Is it all right to prune rose bushes in the fall? How far back? And what about the completely dead stalks?
To answer your question, let me give you a brief primer on fall rose care.
It's important to understand how to get roses ready for winter. Doing things improperly can sometimes cause damage to the plant.
First, you need to understand that roses don't know when to stop for the year; they want to keep growing and growing and growing. This characteristic goes back to some of the parentage of today's modern hybrid roses.
The very desirable trait of re-blooming throughout the summer comes from a couple of rose species that are tropical or subtropical. They can grow all year because of the climate, so they don't have a built-in switch that shuts off growth as days shorten and it gets colder.
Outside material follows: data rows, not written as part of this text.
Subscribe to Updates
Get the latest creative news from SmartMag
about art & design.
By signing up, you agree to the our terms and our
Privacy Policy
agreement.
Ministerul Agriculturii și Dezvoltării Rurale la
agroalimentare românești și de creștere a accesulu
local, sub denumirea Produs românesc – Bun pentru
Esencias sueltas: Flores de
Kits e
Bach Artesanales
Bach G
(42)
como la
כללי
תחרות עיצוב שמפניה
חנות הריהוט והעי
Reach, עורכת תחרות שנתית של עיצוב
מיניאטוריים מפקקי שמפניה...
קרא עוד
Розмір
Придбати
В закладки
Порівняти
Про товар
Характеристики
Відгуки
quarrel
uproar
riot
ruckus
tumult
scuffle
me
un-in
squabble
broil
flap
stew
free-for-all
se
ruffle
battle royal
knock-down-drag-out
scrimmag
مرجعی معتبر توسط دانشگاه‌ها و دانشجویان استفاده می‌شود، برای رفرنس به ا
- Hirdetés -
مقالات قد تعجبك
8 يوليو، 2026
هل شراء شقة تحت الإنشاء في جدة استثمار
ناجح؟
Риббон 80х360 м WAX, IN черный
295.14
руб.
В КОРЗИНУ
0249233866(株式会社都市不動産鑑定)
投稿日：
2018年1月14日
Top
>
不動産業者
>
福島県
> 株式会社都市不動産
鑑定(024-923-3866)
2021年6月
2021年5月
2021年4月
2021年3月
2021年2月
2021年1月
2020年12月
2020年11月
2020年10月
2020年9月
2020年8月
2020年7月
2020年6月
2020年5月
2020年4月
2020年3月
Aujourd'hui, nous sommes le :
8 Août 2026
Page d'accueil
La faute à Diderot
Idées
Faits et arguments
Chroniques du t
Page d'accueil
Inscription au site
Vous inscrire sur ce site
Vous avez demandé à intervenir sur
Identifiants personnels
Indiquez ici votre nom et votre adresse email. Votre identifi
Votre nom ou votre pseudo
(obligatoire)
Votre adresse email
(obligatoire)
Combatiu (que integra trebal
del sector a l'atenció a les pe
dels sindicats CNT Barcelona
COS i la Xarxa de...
That late season growth is sort of nice because the plant continues to bloom and look pretty good while everything around it is losing leaves, but that can lead to trouble when the plant is frozen back severely with an early frost.
The first thing we want to do is to maintain the plant in such a way as to slow it down in the fall and start thinking about going into dormancy.
This boils down to a list of "thou shalt nots."
First, thou shalt not continue to water your roses frequently during the fall. People tend to water into the fall the same way they watered during the summer. Of course, the plant needs water, it's just a matter of stretching out the time between soakings to encourage the plant to slow down.
Second, thou shalt not fertilize your roses in the fall. Fertilizer generally stimulates growth and you really don't want that. I don't like to fertilize roses after the first of August.
Third, thou shalt not prune your roses in the fall (at least too early in the fall). Pruning is a natural growth stimulant. The plant will sprout new growth to replace what was cut off. We don't want new growth in the fall, so I stop deadheading my plants the first half of August and let them go the rest of the fall.
Adhering to these commandments will help prepare your plant for the coming cold weather.
Once the ground has frozen in late November or early December, you can think about mulching your plants. Don't mulch them too early. All you'll do is hold in the relatively warm soil temperatures and keep the plant actively growing later than it should.
Let the ground freeze first and then put down the mulch. Frozen ground won't hurt the plant, we just want to protect it from the really cold temperatures we'll have in January and February.
Use a coarse, fluffy material to mulch roses. Chopped leaves, straw, wood chips or red cedar mulch will do a good job.
Pile it in a cone shape around the base of the plant. The cone should be about 12 inches tall or so. This will protect the graft union so that if we get a really cold winter, the graft will still be alive, even if it kills back the exposed canes, and you can easily rebuild the plant next spring.
If the weather has been dry, I think it is a good idea to water the soil well around the plant before putting down the mulch. Next spring in late March, gently pull the mulch away from the plant and spread it out around the plant to keep down weeds and hold water.
Occasionally, it's a good idea to cut roses back a bit in the fall. I'll recommend this if a plant is especially tall and lanky. In that case, wait until the ground is frozen and you're ready to mulch, and cut back then.
I won't do the standard rose pruning but a quick "crew cut" to 3 feet or 4 feet tall. This will help the plant look better over the winter and will reduce the chance of snow building up on the end and breaking the entire cane.
You shouldn't have to do this fall pruning if you've been pruning properly every spring.